Another member, to wit, Matthew Lyon, from Vermont, appeared, and took his seat in the House.
Mausoleum to Washington.
The House went into a Committee of the Whole on the bill for erecting a Mausoleum to the memory of George Washington.
Mr. Alston was in hopes, when he first made the motion now under consideration, that a question would have been taken upon the amendment without debate; but, as his wish upon that subject had not been complied with, he held it to be his duty to give to the House the reasons which actuated him.
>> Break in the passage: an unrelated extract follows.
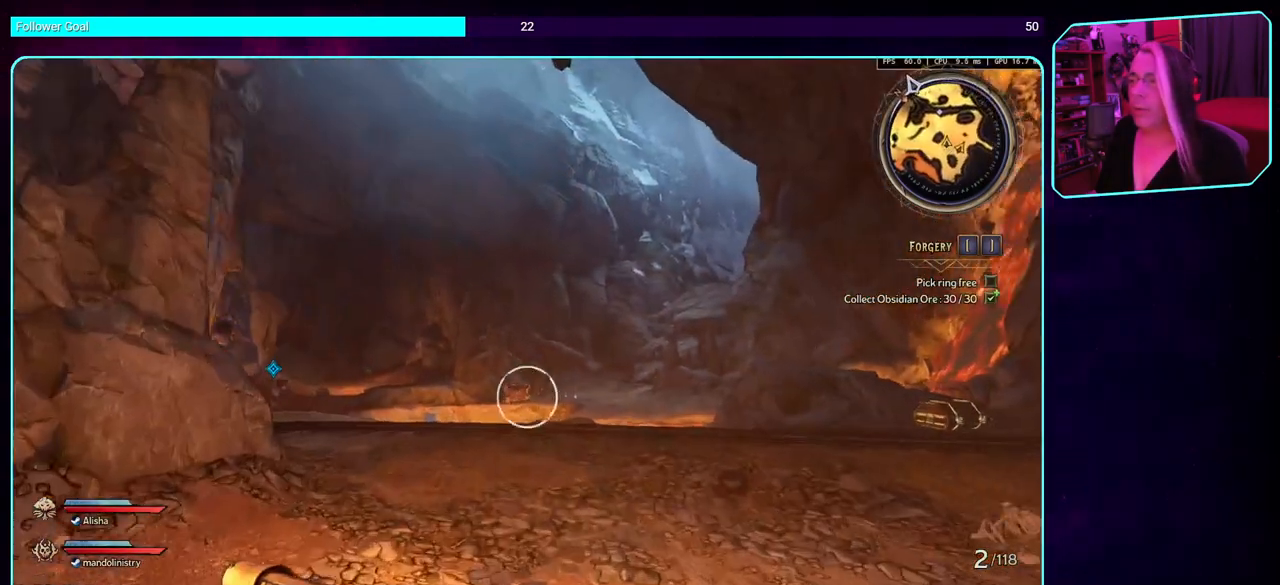
{"keys": [], "mouse": [], "events": []}
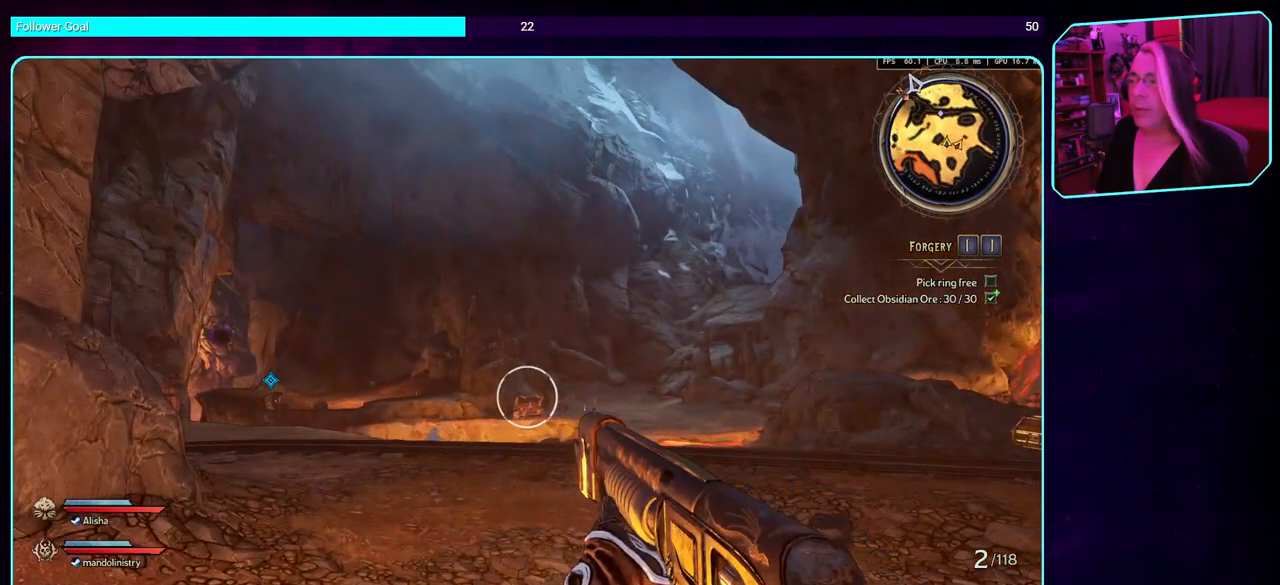
{"keys": ["d"], "mouse": [], "events": [[416, "d", "down"]]}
He said that he by no means wished to detract any thing from the merit of that illustrious character whose memory we were now about to perpetuate; that it was his wish that his character might be handed to the latest posterity unimpaired, and that he really thought the amendment equally calculated to effect that desirable purpose with the bill; that the difference of expense was a matter of importance to the people of this country; that the expense of a mausoleum, from the best information he had been able to collect, would amount to at least 150 or $200,000; that a monument, such as was contemplated by the amendment, would not cost more than one tenth as much as a mausoleum, as contemplated by the bill as it now stood. Indeed, he believed that the bare expense of interring the remains of General Washington in a mausoleum would cost as much as the proposed monument.
Mr. A. said he considered Congress pledged, as far as the resolution of the last session went; that the gentleman from Massachusetts, (Mr. Otis,) who was up a few day ago upon this subject, had requested information; in answer to which he had only to observe that if that gentleman would have given himself the trouble to have examined the proceedings of the last session of Congress he would have been better informed than he appeared to be; that a committee equally respectable with that which had reported the bill at the present time, had then fully investigated the subject, and had made a report, which was to be found upon the journals of the last session of Congress, recommending a monument such as was contemplated by the proposed amendment, and that the request made by the President of the United States to Mrs. Washington, in conformity to the report of that committee, was for a monument; to which request she had consented; he, therefore, considered Congress as pledged thus far and no farther; that a motion was made in this House to change the monument to a mausoleum; that the recent death of General Washington at that time, prevented any person from opposing any measure which was offered, let the expense be what it would; but that the time which had elapsed since, had enabled the public mind the better to judge.
The gentleman from Virginia (Mr. Lee) and the gentleman from Connecticut (Mr. Griswold) had dwelt a great deal upon the subject of public gratitude. It was by no means his wish or intention to lessen that sentiment, but he said that he could not give his consent to an expensive measure like that contemplated in the bill, when a measure far less expensive, in his opinion, would answer every purpose as well.
Mr. Alston was followed by Mr. Huger, who advocated the erection of a mausoleum.
Mr. Smilie replied. He considered the erection of a mausoleum as productive of unnecessary expense, as a monument would answer every rational purpose contemplated in the bill.
Mr. H. Lee next spoke at some length in favor of a mausoleum, and read a letter received from Mr. King, our Ambassador at London enclosing a plan, presented to him by an eminent foreign artist, for a mausoleum of one hundred and fifty feet base, and the same height, the expense of which was estimated at $170,000.